Consequently It will be appreciated that the present invention has been improved rheological stability over far-reaching Levels and types of oxidizers over a broader pH range and for a large area of synthetic thickening agents. The present Invention has a stability for more than 8 weeks at 50 ° C pointed out, opposite 4 weeks with the current additive technology. Thus, the present invention: tailoring stability goals, a low application rate of the viscosity stabilizer and the use of nonionic stabilizers to have an impact on efficiency minimize, and the ability for thickening peroxide by means of a technology in alkaline Area on a large Range of thickener types is applicable, with a good compatibility is provided with other components of the formulation.

Claims (12)

A thickened aqueous bleaching composition comprising, in wt%: (a) 0.1% to 50% of an active peroxide bleach, (b) 0.01% to 10% of a polymeric rheology modifier, (c) 0.001% to 10 % of a viscosity stabilizer of the formula

wherein X is COO ^- M ⁺ or OCH ₃ or H; and A, B and C are each H or OH or COO ^- M ⁺ or OCH ₃ or CH ₃ or CHO or CH ₂ OH or COOCH ₃ or COOC _1-4 H _3-9 or OC _1-4 H _3-9 or C _1-4 H _3-9 or OCOCH ₃ or NH ₂ or mixtures thereof, and MH or an alkali metal or ammonium, (d) a sufficient amount of an alkalinity buffer to impart a pH of 2 to 14 to the composition, and ( e) as the remainder water.

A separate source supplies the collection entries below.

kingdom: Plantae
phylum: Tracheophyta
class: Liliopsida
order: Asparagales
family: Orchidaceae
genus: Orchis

A composition according to claim 1, wherein the viscosity stabilizer selected from the group is, which consists of aniseed alcohol, anisaldehyde and aniseic acid. A composition according to claim 1, wherein the oxidizing agent Is hydrogen peroxide. A composition according to claim 3, wherein the oxidizing agent in an amount of 0.1-20% by weight; based on the weight of the composition, is present. A composition according to claim 1, wherein the viscosity stabilizer 3-methoxy benzaldehyde is. A composition according to claim 1, wherein the viscosity stabilizer Aniseed alcohol is. A composition according to claim 1, wherein the viscosity stabilizer anisic is. A composition according to claim 1, wherein the viscosity stabilizer m-anisic acid is. A composition according to claim 1, wherein the polymeric Viscosity modifier crosslinked acrylic acid polymer thickener is. A composition according to claim 1, wherein the polymeric Viscosity modifier crosslinked acrylic acid copolymer thickener is. A composition according to claim 1, wherein the polymeric Viscosity modifier off the group selected is composed of homopolymers and copolymers of olefinic unsaturated Carboxylic acid or anhydride monomers, the at least one activated olefinic carbon-carbon double bond and have at least one carboxyl group, alkali-soluble Acrylic emulsions, hydrophobically modified, alkali-soluble Acrylic emulsions, hydrophobically modified, nonionic polyol polymers and combinations thereof. Composition according to claim 1, wherein the pH higher than 7 is.